Problems to work on:
1 – From the passage on vegetarianism and coronary disease, transcribe the words from "But the incidence" to "against the disease.".
2 – According to the passage on vegetarianism and coronary disease, why is it usually better to compare similar populations in the same area?

Text for analysis:
In this study, the two groups were not comparable and the study is worthless.
Vegetarianism And Coronary Disease
Other evidence refutes the ‘vegetarianism is healthier’ dogma. London has a high proportion of Asian immigrants. They live in the same environment as the indigenous population and mix freely with them.
But the incidence of coronary artery disease is much higher in the Asian population. A study published in 1985 (37) was pretty conclusive evidence that the Asian’s diet - high in linoleic acid and predominantly vegetarian - was not protective against the disease.
It is usually better to compare similar populations in the same area as, in the study above, the Asians have a different evolutionary background to northern European Caucasians. One study that did this compares vegetarians and fresh fish eaters from two neighboring Bantu villages. (38)
This study found that the fish eaters had higher levels of omega-3 fatty acids, lower blood pressure and lower blood fat levels than the vegetarians. Both blood pressure and lipids increased throughout life in vegetarians but remained fairly constant throughout life in the fish eaters.

Entries shown:
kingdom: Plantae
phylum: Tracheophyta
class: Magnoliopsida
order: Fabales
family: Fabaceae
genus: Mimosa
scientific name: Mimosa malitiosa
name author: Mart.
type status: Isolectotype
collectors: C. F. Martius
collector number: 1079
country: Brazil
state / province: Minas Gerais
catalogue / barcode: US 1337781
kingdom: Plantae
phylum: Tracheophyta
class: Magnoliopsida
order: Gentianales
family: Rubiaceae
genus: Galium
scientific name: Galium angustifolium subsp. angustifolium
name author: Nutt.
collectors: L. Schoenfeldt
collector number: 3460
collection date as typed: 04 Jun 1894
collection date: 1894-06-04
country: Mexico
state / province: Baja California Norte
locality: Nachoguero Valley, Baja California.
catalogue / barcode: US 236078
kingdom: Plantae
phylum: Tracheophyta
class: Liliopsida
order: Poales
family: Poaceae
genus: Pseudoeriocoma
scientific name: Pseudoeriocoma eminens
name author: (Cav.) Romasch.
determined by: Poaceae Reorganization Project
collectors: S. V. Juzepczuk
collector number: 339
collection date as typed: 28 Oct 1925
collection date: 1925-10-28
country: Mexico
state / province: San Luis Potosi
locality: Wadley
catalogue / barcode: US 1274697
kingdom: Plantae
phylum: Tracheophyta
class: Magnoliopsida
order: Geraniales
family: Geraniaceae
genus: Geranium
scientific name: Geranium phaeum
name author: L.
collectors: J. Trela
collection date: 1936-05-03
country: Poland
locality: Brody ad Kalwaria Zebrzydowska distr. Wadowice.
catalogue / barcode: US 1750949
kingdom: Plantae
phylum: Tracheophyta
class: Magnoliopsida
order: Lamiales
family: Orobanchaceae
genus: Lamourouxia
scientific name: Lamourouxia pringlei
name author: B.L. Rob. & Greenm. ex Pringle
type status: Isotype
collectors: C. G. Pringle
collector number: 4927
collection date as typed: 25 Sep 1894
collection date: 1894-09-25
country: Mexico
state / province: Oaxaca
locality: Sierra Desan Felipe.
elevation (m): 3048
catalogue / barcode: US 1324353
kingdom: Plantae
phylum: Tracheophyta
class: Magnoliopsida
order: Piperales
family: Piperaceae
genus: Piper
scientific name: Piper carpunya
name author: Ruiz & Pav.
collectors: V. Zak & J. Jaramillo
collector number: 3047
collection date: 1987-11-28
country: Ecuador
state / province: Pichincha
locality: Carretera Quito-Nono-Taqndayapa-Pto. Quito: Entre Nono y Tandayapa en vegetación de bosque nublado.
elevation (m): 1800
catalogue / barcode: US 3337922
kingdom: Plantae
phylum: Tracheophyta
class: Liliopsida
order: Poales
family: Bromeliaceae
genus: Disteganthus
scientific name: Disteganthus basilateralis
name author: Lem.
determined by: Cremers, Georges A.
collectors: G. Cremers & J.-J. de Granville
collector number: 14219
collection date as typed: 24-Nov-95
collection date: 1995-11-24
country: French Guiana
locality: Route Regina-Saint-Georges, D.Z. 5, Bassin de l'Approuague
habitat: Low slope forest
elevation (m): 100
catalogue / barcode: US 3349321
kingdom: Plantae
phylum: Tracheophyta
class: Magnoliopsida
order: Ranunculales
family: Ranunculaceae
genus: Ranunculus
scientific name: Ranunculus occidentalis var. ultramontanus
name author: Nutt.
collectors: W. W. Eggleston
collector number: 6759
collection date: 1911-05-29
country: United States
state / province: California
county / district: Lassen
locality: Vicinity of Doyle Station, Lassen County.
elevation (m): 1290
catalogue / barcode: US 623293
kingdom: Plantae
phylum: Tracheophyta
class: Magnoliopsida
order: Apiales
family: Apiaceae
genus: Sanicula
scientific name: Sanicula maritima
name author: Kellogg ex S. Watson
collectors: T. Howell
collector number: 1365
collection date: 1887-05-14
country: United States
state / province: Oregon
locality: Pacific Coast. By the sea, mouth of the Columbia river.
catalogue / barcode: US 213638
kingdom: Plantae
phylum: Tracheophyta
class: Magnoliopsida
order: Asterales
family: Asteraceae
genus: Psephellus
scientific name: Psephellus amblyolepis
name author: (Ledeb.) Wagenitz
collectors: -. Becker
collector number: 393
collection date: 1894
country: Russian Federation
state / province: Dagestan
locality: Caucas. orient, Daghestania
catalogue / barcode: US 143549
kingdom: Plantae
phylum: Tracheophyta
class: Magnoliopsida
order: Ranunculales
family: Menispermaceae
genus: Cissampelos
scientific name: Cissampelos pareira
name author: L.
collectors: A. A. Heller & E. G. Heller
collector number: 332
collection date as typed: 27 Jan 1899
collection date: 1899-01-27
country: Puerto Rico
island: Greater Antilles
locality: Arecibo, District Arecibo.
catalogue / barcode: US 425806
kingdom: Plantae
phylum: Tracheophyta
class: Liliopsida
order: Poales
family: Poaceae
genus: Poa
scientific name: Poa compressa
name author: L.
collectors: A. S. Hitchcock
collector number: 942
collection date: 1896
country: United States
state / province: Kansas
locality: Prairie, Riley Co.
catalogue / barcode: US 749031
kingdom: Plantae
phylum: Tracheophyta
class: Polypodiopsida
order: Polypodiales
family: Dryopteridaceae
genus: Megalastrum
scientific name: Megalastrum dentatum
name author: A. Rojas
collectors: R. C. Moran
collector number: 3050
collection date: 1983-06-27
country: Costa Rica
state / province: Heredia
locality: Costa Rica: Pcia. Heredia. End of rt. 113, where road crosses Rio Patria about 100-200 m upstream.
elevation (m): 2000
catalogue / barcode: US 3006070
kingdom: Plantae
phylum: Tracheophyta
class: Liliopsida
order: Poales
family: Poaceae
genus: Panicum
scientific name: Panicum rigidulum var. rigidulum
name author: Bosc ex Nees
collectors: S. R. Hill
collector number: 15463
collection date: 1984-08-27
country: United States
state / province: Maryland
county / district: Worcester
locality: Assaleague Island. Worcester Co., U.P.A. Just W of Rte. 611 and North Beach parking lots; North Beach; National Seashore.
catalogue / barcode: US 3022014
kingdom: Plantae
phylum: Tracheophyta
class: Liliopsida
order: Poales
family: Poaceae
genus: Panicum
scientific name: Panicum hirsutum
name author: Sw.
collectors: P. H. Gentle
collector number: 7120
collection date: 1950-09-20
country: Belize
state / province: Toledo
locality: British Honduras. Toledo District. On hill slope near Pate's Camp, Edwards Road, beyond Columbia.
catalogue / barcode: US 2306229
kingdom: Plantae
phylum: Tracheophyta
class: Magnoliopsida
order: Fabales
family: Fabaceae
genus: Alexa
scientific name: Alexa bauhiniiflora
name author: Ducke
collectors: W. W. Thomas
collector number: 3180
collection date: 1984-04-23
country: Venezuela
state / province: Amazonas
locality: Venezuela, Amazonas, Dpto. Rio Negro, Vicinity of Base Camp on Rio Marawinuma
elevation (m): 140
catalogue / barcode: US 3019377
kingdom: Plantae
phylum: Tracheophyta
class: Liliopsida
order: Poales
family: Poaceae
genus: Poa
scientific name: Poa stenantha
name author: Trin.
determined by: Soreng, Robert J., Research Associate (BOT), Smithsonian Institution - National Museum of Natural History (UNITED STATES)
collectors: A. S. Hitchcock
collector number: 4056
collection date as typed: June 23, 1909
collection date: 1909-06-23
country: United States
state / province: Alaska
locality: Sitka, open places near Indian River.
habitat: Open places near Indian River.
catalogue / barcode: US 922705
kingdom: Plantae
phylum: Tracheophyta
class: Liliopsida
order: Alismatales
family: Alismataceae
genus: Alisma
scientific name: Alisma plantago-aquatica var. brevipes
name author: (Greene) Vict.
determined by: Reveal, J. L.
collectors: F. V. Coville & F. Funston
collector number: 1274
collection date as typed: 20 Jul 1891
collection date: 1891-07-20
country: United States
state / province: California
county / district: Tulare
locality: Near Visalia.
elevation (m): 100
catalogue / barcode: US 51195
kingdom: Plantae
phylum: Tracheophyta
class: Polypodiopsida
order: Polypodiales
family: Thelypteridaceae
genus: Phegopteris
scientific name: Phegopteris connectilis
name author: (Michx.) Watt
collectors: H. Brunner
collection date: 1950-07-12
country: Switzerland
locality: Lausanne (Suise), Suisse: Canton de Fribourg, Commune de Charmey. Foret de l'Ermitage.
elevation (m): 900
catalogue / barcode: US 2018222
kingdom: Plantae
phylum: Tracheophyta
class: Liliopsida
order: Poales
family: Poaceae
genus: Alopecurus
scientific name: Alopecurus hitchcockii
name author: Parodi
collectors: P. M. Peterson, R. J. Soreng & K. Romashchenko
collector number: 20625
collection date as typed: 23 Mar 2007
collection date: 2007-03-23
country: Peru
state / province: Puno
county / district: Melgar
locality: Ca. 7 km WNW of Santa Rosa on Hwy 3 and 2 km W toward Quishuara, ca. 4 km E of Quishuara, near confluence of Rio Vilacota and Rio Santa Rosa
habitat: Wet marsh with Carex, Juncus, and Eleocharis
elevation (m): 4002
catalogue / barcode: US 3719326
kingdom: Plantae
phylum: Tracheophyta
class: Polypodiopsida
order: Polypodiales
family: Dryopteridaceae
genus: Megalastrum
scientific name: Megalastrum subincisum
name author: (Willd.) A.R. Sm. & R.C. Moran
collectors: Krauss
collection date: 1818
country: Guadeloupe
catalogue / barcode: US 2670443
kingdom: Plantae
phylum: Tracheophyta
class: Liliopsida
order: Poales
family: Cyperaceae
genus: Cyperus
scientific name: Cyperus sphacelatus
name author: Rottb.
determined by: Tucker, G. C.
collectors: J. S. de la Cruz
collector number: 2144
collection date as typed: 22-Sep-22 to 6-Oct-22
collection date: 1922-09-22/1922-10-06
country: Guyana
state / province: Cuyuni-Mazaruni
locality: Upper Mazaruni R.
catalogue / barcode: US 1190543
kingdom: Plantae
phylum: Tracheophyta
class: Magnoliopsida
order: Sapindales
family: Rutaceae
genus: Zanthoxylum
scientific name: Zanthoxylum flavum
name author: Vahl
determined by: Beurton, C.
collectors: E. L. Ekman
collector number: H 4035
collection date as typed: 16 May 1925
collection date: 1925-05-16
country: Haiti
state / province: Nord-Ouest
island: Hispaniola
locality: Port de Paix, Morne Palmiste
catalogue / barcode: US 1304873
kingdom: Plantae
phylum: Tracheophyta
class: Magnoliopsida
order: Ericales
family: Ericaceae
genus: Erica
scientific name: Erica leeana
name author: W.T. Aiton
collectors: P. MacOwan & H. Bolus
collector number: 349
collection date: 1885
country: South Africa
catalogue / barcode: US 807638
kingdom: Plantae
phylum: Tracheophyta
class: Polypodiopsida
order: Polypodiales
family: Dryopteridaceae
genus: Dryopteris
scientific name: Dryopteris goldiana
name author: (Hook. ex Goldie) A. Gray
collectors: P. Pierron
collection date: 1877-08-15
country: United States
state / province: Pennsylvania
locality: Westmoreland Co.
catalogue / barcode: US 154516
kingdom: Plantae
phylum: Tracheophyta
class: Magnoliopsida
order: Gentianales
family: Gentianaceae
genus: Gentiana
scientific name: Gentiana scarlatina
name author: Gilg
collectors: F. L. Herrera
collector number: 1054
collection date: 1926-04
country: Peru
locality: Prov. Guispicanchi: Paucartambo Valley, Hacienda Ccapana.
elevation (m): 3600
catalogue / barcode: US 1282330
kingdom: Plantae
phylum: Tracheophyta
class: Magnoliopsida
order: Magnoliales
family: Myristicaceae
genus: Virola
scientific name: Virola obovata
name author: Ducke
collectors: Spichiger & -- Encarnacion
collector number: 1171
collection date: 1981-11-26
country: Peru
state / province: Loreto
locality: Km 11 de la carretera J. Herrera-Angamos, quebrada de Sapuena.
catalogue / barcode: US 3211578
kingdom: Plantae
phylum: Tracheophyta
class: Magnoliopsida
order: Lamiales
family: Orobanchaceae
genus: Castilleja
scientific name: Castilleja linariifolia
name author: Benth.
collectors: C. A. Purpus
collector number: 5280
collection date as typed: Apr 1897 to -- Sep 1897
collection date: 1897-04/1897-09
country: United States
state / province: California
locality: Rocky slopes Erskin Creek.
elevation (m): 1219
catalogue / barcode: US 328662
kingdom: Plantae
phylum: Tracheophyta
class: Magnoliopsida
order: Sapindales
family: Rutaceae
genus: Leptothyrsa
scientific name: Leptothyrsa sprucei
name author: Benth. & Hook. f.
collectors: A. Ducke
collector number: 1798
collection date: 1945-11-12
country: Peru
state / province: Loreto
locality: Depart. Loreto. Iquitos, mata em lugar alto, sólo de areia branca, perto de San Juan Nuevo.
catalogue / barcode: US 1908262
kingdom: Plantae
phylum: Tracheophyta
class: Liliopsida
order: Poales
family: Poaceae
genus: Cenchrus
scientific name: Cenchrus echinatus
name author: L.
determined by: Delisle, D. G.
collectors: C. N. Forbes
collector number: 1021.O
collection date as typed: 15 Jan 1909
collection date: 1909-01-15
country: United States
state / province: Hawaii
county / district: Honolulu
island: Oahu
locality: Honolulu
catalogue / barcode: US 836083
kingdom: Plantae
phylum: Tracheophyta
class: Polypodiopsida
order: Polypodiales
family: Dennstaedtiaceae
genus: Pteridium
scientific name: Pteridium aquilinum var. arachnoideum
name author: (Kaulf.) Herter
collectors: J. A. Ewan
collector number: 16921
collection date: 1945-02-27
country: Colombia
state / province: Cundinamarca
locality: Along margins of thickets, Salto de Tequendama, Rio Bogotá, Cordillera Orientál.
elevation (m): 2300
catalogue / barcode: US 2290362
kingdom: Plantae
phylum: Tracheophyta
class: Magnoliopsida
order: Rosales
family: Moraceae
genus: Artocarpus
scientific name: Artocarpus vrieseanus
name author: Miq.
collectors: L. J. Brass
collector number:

Task solutions:
1 –
But the incidence of coronary artery disease is much higher in the Asian population. A study published in 1985 (37) was pretty conclusive evidence that the Asian’s diet - high in linoleic acid and predominantly vegetarian - was not protective against the disease.

2 – The London study compared Asian immigrants with the indigenous population, and the Asians have a different evolutionary background from northern European Caucasians. Comparing similar populations in the same area avoids that difference, as the study of two neighboring Bantu villages did.